Правда, он слыхал, что какой-то англичанин остановился в маленькой таверне. Этот, по его выражению, "коробейник" занимается тем, что продает по дешевке всякие красивые побрякушки, а взамен скупает разнообразный старый хлам.
Дней пять-шесть я болтался по городу, получая от жизни все удовольствия, какие она только могла мне предоставить в этой захолустной дыре. Частью моего плана было внушить местным жителям мысль, что у меня карманы трещат по швам от денег, — уж я-то знал, что экстравагантность подававшихся мне блюд и цена каждой выпитой мною бутылки вина не будут, как говаривал Санчо Панса, схоронены в душе у трактирщика.
К концу недели мне удалось познакомиться с синьором Мелини, владельцем геммы, которую я хотел заполучить.
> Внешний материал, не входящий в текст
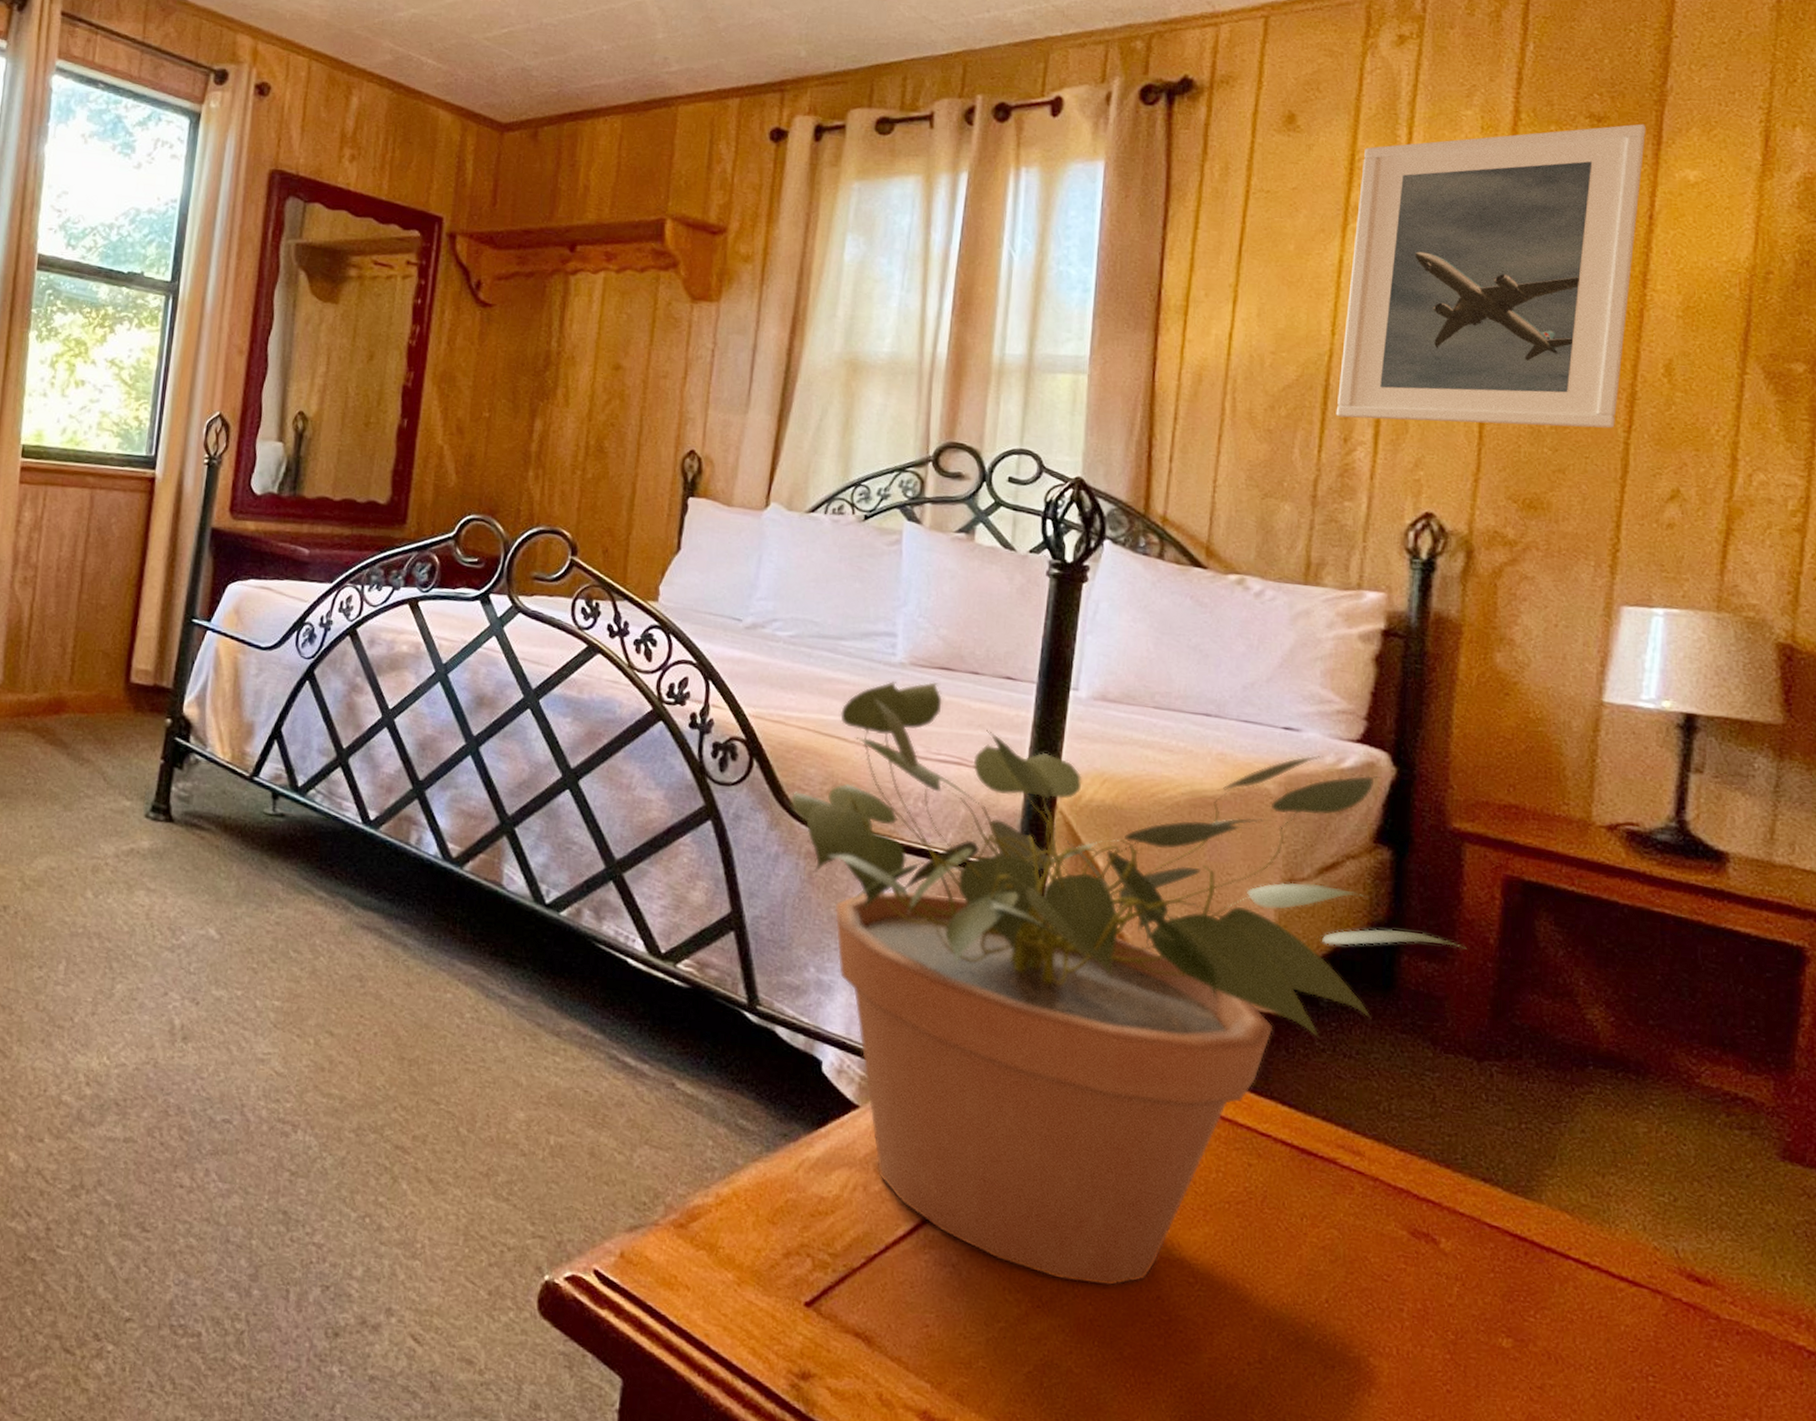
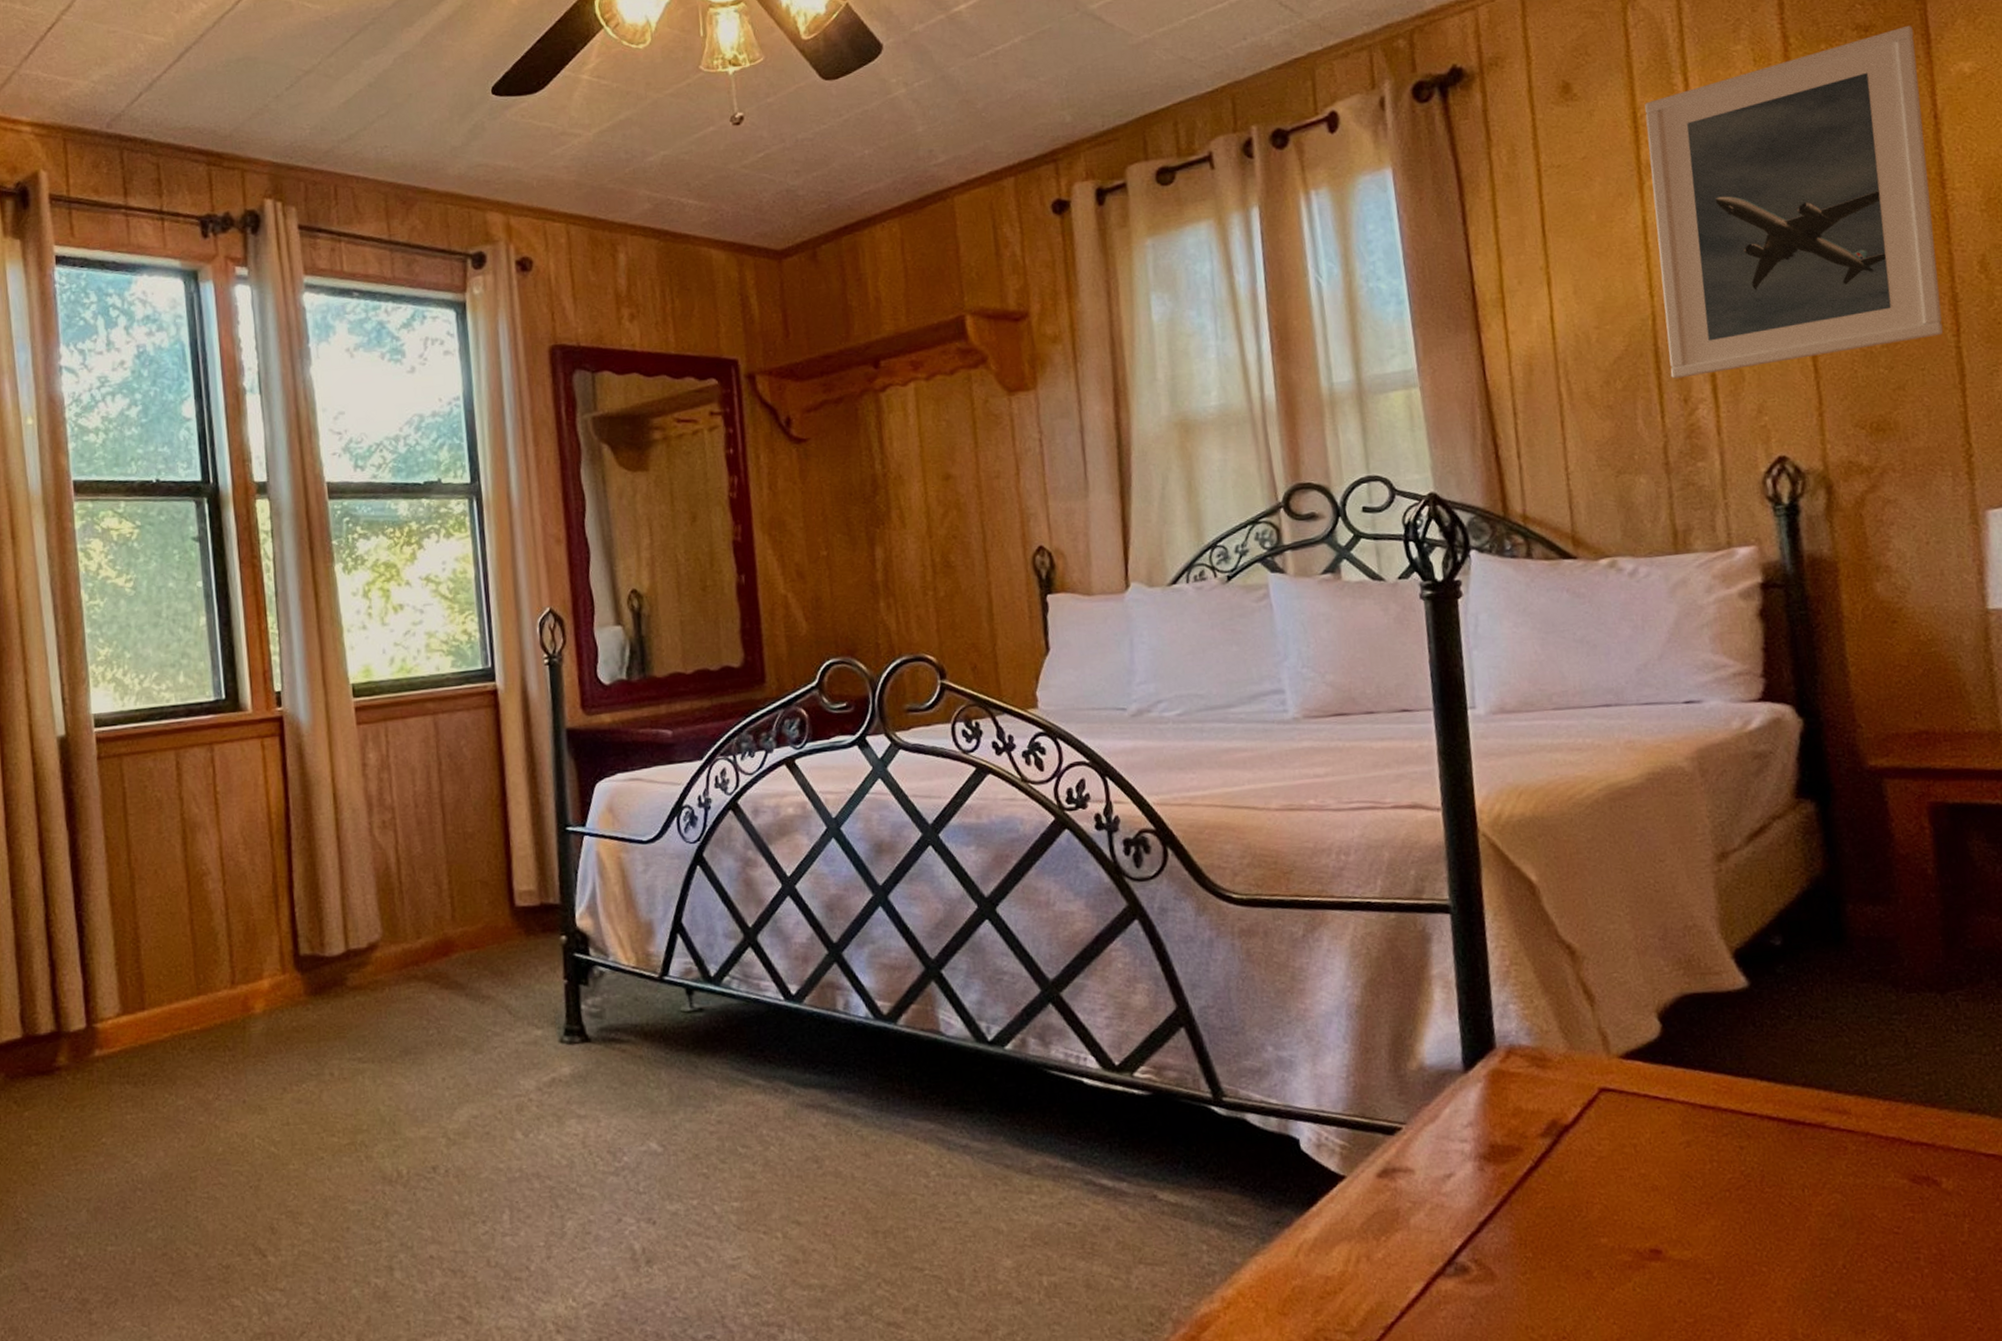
potted plant: present [790,681,1467,1286] -> none [1212,722,1908,1305]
Его готовность оказать мне гостеприимство, наилучшим образом совпадавшая с моей к тому расположенностью, быстро сблизила нас, и вскоре я сделался лучшим другом его семейства. Во время третьего или четвертого визита я сумел навести хозяев на разговор об английском коробейнике, который, как они тут же заметили, разговаривал на отвратительнейшем итальянском языке (как будто итальянский язык бывает каким-то иным!).